The FBI is so on it. Agent Susie Dunn (Rachael Taylor) is tasked with placating a roomful of the world’s most demanding parents and getting them to calm down and help the investigation. Susie’s niece Amber (Halston Sage) is one of the kids on the bus; Amber’s mother, Meg (Gillian Anderson), is the techie billionaire CEO sister Susie hasn’t spoken to in years. Arriving by helicopter — she is literally a helicopter parent — Anderson does a superb job of portraying an actress who isn’t exactly thrilled with the material she’s been getting lately.

Meanwhile, Dermot Mulroney plays a milquetoast-y former CIA analyst who volunteered to be a chaperon on the field trip, ostensibly to be closer to his estranged daughter (Stevie Lynn Jones). He’s now one of the hostages, but no one’s counting on him to save the day.

Good thing, because this is one of those shows where just about every character is not who they seem to be. Even Anderson’s character — styled in a manner more befitting a Real Housewife of Beverly Hills than the ruthless executive she’s trying to play — isn’t quite telling the truth about what’s going on.

Everyone’s dirty, or potentially dirty, as good guys become bad guys and then switch back again — it’s all so tiring! Here I was hoping for something simple and Chowchilla-like (bury the kids in a ventilated hole and send out the ransom request!), but these kidnappers have such elaborate schemes for what happens next that you can’t help heckling the show as it unravels. “Crisis” is a prime example of just how much spaghetti a new drama is required to throw at the wall these days in order to get anything to stick; it’s as if no one will watch a new TV drama unless there is a heightened degree of the ludicrous in every frame.

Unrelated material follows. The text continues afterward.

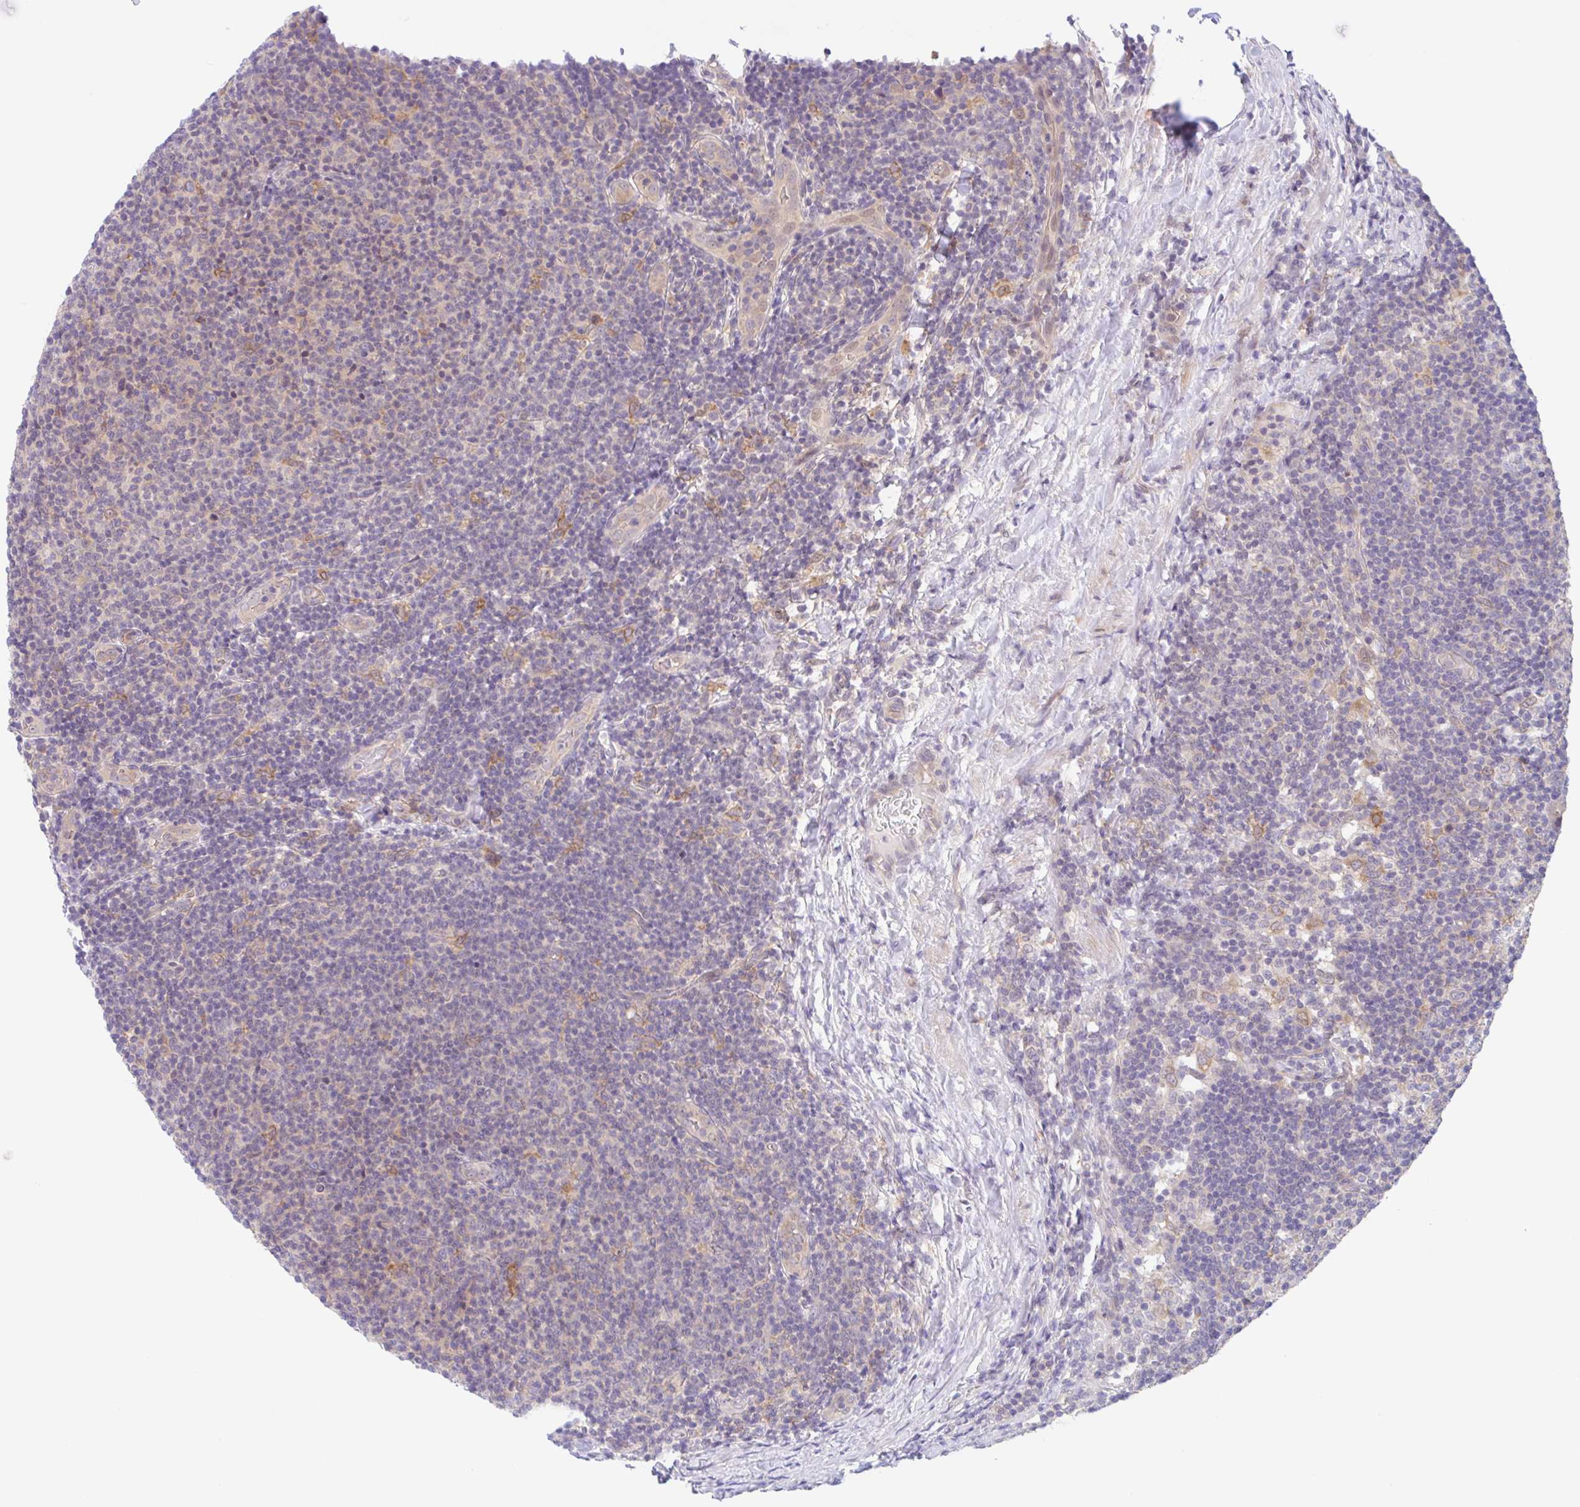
{"staining": {"intensity": "negative", "quantity": "none", "location": "none"}, "tissue": "lymphoma", "cell_type": "Tumor cells", "image_type": "cancer", "snomed": [{"axis": "morphology", "description": "Malignant lymphoma, non-Hodgkin's type, Low grade"}, {"axis": "topography", "description": "Lymph node"}], "caption": "This is a photomicrograph of IHC staining of lymphoma, which shows no expression in tumor cells.", "gene": "TMEM86A", "patient": {"sex": "male", "age": 66}}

Held captive in an empty mansion in the woods, the teenagers get restless and petulant, exerting their right to don’t-you-know-who-I-am bursts of indignation. One boy genius works out the social science and ranks his peers on their expendability, based on who their parents are. (Thanks, Nate Silver.) One girl has a breakdown when she realizes she’s going to miss her Juilliard audition. It would all work so much better as a “Heathers”-ish send-up of what happens when you kidnap too many spoiled brats. Remind me again why we want them rescued?

The second episode is titled “If You Are Watching This, I Am Dead,” which I briefly thought might be a subliminal message from the network’s publicity department. But it probably has something to do with the plot, as the kidnappers begin ordering the highly connected parents (including Pakistan’s ambassador to the United States) to start carrying out covert missions in order to protect their children.

This was also “Hostage’s” central (and I think predictably flawed) premise: that we love our offspring and spouses so much that we are willing to thwart the law officers who want to help us and undertake terrorist missions. As the FBI and Secret Service bicker about their next move, agents Dunn and Finley must now contend with parents who are keeping information from them and acting as surrogate agents of “Crisis’s” mastermind.

How will it all end? Badly, no doubt.

“Crisis” (one hour) premieres Sunday (EDT) at 10 p.m. on NBC.